━━━ GIVEN ENTRIES
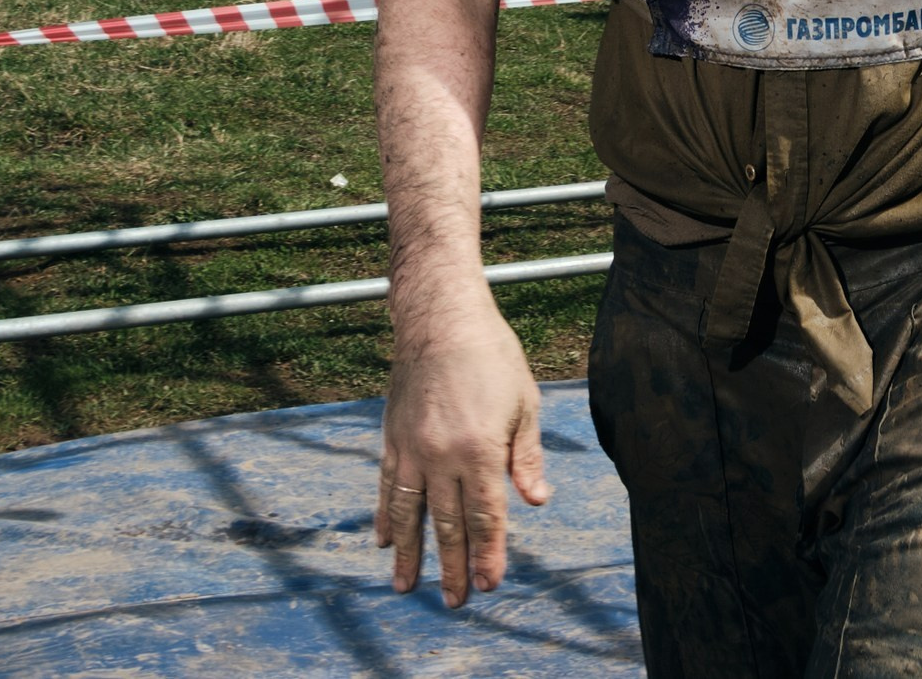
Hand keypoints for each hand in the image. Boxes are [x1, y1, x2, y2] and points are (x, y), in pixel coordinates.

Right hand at [376, 304, 551, 607]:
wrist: (440, 320)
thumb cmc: (493, 356)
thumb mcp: (524, 402)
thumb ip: (526, 457)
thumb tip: (536, 502)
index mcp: (480, 450)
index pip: (486, 516)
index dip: (489, 553)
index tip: (491, 583)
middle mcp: (441, 457)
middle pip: (448, 524)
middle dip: (453, 567)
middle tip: (456, 601)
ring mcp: (412, 449)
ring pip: (410, 514)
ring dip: (411, 554)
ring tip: (407, 587)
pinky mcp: (392, 438)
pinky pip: (387, 487)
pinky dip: (385, 517)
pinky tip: (385, 541)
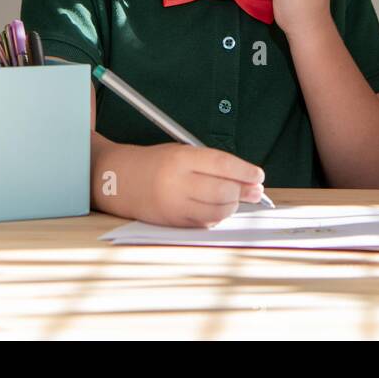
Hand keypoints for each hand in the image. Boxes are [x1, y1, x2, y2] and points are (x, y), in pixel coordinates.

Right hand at [135, 143, 264, 227]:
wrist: (120, 180)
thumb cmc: (158, 164)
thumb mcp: (184, 153)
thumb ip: (215, 166)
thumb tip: (251, 182)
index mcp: (180, 159)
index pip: (222, 165)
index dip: (245, 172)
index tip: (258, 175)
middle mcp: (176, 183)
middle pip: (223, 191)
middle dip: (244, 192)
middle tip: (253, 190)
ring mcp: (174, 206)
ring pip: (218, 211)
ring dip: (233, 206)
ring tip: (234, 198)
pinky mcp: (172, 223)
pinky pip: (205, 223)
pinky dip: (217, 216)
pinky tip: (216, 207)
━━━━━━
Take every line from the data that contains the word "middle".

• REPLY
middle mcp: (441, 457)
middle pip: (448, 524)
middle dip: (453, 567)
middle tip: (456, 601)
middle mcp: (176, 183)
middle pip: (223, 191)
middle dip: (244, 192)
middle tip: (253, 190)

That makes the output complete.